> [Assigned task]: Go to the line containing "التدريبية والدورات لضمان" in the records below and retype from there through the final line, exactly.

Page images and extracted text

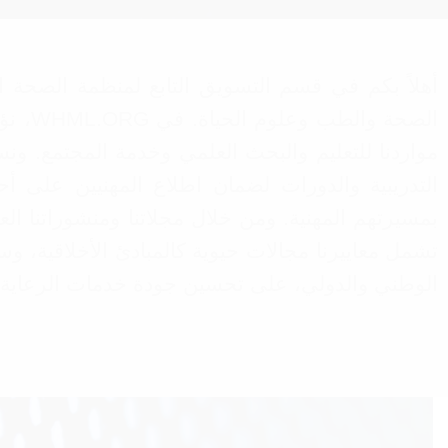
الصحة
مواردنا للتعليم والبحث العلمي وخدمة المجتمع. ونس
التدريبية والدورات لضمان اطلاع المهنيين على أح
بمسيرتهم المهنية. ومن خلال مجلاتنا ومنشوراتنا ا
تشمل معاييرنا مجالات حيوية كالمبادئ الأخلاقية، وس
الوطني والدولي، على تحسين جودة خدمات الرعاية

> [Task output]:
التدريبية والدورات لضمان اطلاع المهنيين على أح
بمسيرتهم المهنية. ومن خلال مجلاتنا ومنشوراتنا ا
تشمل معاييرنا مجالات حيوية كالمبادئ الأخلاقية، وس
الوطني والدولي، على تحسين جودة خدمات الرعاية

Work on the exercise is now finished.